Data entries
——
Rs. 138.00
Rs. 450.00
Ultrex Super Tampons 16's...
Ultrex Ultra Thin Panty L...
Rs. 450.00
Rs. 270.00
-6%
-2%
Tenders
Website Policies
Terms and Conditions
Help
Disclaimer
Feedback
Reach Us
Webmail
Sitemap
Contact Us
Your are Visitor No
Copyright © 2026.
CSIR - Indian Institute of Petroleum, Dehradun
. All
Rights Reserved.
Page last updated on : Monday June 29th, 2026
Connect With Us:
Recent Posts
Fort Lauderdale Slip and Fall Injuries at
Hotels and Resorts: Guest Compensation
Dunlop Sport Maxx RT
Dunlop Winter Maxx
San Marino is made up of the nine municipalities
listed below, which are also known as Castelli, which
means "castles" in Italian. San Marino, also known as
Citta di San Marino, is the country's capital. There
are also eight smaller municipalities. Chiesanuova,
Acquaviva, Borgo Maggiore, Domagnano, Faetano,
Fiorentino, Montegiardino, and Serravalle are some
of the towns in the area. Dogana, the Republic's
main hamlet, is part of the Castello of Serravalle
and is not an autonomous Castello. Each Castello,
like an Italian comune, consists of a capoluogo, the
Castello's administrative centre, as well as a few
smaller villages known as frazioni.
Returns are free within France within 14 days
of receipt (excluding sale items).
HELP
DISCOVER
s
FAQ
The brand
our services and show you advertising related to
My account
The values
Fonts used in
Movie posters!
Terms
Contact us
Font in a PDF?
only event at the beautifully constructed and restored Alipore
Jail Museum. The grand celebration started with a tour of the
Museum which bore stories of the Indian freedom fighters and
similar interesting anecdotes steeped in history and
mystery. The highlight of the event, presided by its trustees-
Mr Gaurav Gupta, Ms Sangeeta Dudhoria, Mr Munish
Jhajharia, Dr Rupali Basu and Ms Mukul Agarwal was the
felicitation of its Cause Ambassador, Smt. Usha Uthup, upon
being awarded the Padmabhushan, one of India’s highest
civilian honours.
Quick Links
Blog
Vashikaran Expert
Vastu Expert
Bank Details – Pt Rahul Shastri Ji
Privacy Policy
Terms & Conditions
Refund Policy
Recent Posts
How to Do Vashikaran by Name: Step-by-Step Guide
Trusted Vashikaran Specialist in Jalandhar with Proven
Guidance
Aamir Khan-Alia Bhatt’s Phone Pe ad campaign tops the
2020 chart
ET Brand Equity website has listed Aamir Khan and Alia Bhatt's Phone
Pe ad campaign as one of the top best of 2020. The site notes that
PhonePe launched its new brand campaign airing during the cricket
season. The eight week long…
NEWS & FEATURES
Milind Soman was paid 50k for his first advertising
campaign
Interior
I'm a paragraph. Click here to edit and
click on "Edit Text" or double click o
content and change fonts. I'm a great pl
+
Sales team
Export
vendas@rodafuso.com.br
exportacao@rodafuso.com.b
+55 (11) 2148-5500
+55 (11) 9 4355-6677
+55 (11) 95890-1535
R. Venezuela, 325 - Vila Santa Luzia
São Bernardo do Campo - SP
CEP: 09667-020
——
- _TASK GOAL_
Reproduce every line of the entries above word for word, keeping the original order and line breaks.

- _RESPONSE AREA_
Rs. 138.00
Rs. 450.00
Ultrex Super Tampons 16's...
Ultrex Ultra Thin Panty L...
Rs. 450.00
Rs. 270.00
-6%
-2%
Tenders
Website Policies
Terms and Conditions
Help
Disclaimer
Feedback
Reach Us
Webmail
Sitemap
Contact Us
Your are Visitor No
Copyright © 2026.
CSIR - Indian Institute of Petroleum, Dehradun
. All
Rights Reserved.
Page last updated on : Monday June 29th, 2026
Connect With Us:
Recent Posts
Fort Lauderdale Slip and Fall Injuries at
Hotels and Resorts: Guest Compensation
Dunlop Sport Maxx RT
Dunlop Winter Maxx
San Marino is made up of the nine municipalities
listed below, which are also known as Castelli, which
means "castles" in Italian. San Marino, also known as
Citta di San Marino, is the country's capital. There
are also eight smaller municipalities. Chiesanuova,
Acquaviva, Borgo Maggiore, Domagnano, Faetano,
Fiorentino, Montegiardino, and Serravalle are some
of the towns in the area. Dogana, the Republic's
main hamlet, is part of the Castello of Serravalle
and is not an autonomous Castello. Each Castello,
like an Italian comune, consists of a capoluogo, the
Castello's administrative centre, as well as a few
smaller villages known as frazioni.
Returns are free within France within 14 days
of receipt (excluding sale items).
HELP
DISCOVER
s
FAQ
The brand
our services and show you advertising related to
My account
The values
Fonts used in
Movie posters!
Terms
Contact us
Font in a PDF?
only event at the beautifully constructed and restored Alipore
Jail Museum. The grand celebration started with a tour of the
Museum which bore stories of the Indian freedom fighters and
similar interesting anecdotes steeped in history and
mystery. The highlight of the event, presided by its trustees-
Mr Gaurav Gupta, Ms Sangeeta Dudhoria, Mr Munish
Jhajharia, Dr Rupali Basu and Ms Mukul Agarwal was the
felicitation of its Cause Ambassador, Smt. Usha Uthup, upon
being awarded the Padmabhushan, one of India’s highest
civilian honours.
Quick Links
Blog
Vashikaran Expert
Vastu Expert
Bank Details – Pt Rahul Shastri Ji
Privacy Policy
Terms & Conditions
Refund Policy
Recent Posts
How to Do Vashikaran by Name: Step-by-Step Guide
Trusted Vashikaran Specialist in Jalandhar with Proven
Guidance
Aamir Khan-Alia Bhatt’s Phone Pe ad campaign tops the
2020 chart
ET Brand Equity website has listed Aamir Khan and Alia Bhatt's Phone
Pe ad campaign as one of the top best of 2020. The site notes that
PhonePe launched its new brand campaign airing during the cricket
season. The eight week long…
NEWS & FEATURES
Milind Soman was paid 50k for his first advertising
campaign
Interior
I'm a paragraph. Click here to edit and
click on "Edit Text" or double click o
content and change fonts. I'm a great pl
+
Sales team
Export
vendas@rodafuso.com.br
exportacao@rodafuso.com.b
+55 (11) 2148-5500
+55 (11) 9 4355-6677
+55 (11) 95890-1535
R. Venezuela, 325 - Vila Santa Luzia
São Bernardo do Campo - SP
CEP: 09667-020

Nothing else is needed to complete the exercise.